Slow Food wskazuje, jak zmienić unijny rejestr oznaczeń geograficznych.

ChNP, ChoG i GTS to powszechnie rozpoznawalne oznaczenia produktów spożywczych, które mają świadczyć o jakości produktów nimi opatrzonych. Po trzech dekadach przychodzi czas na weryfikację leżących u ich podstaw założeń.

Trzy Znaki Smaku
Trzy Znaki Smaku

Trzy unijne znaki smaku kończą wkrótce 30 lat. To okazja, by prześwietlić zasady ich przyznawania i uwspółcześnić wymogi tak, aby produkty nimi oznaczane wyróżniały się cechami, które świadczą o ich wysokiej jakości we współczesnym tego słowa znaczeniu. Jak bowiem wskazuje najnowszy raport Slow Food „Europejskie systemy jakości, między wartościami kształtującymi tożsamość a rynkiem”, którego autorzy przeanalizowali system geograficznych oznaczeń na przykładzie wędlin, specyfikacje unijnych oznaczeń dają producentom duże pole do interpretacji zawartych w tych specyfikacjach zasad. Wskutek tego certyfikowane produkty w znacznej części nie cechują się spodziewaną jakością.
########################################
Wymagane działanie A => Wskaż w poniższym wykazie wszystkie wiersze zawierające ciąg „many” i przepisz każdy z nich. Wielkość liter ma znaczenie.

Udostępniony wykaz =>
########################################
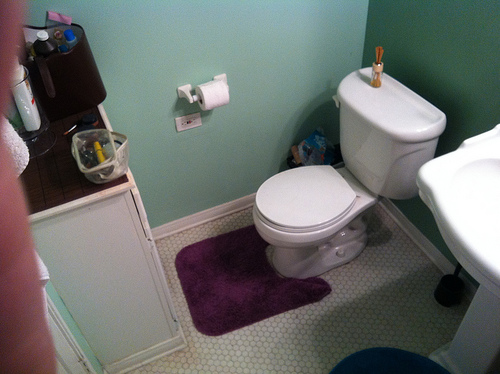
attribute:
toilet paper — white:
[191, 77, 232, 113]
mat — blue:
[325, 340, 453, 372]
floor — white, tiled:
########################################
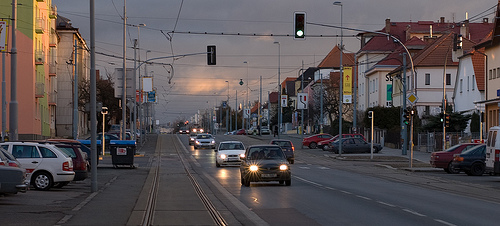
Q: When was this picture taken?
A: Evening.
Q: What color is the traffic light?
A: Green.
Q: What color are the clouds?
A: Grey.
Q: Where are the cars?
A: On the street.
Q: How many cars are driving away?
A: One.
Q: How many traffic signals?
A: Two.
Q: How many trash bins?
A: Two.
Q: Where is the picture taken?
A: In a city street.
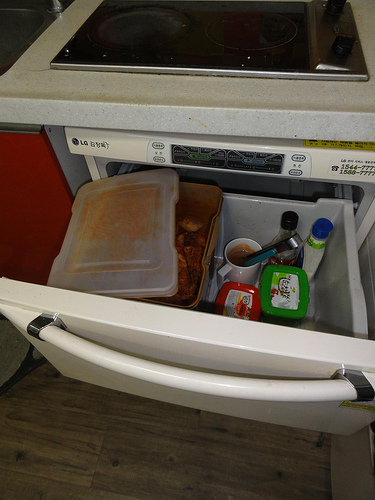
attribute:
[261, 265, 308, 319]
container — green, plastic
########################################
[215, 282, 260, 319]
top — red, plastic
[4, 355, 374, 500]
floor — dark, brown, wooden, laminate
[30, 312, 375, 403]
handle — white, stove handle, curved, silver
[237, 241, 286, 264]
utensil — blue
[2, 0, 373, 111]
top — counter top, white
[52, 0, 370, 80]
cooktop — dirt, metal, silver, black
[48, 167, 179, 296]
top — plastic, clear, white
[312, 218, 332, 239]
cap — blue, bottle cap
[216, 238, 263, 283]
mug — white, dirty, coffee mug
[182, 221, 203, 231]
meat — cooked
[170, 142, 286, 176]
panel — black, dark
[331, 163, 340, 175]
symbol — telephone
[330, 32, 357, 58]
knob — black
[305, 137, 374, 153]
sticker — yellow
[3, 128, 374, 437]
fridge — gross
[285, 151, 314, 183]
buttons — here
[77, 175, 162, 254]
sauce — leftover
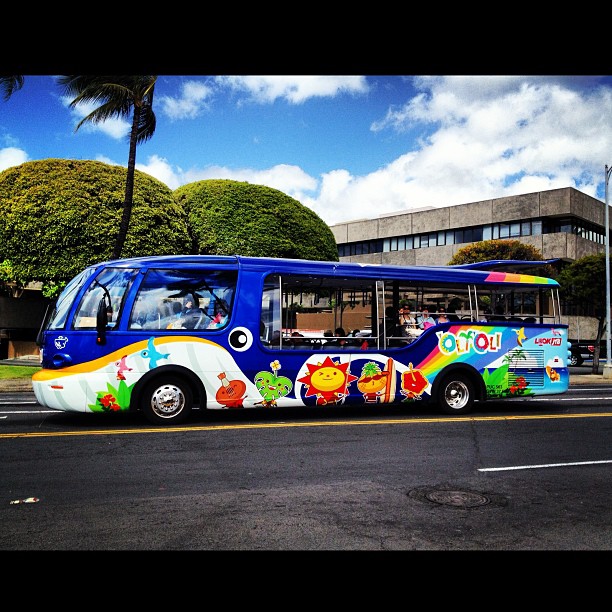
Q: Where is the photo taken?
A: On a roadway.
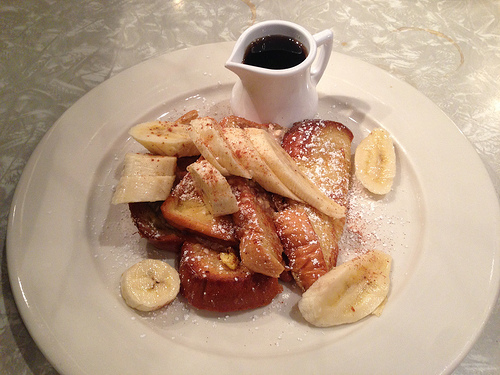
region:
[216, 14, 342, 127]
########################################
Wymagane działanie B => Na przykładzie jakich produktów autorzy raportu Slow Food przeanalizowali system oznaczeń geograficznych według tekstu o unijnych znakach smaku?

Sekcja odpowiedzi A =>
Q: How many cars are driving away?
Q: How many traffic signals?
Q: How many trash bins?

Sekcja odpowiedzi B => Na przykładzie wędlin.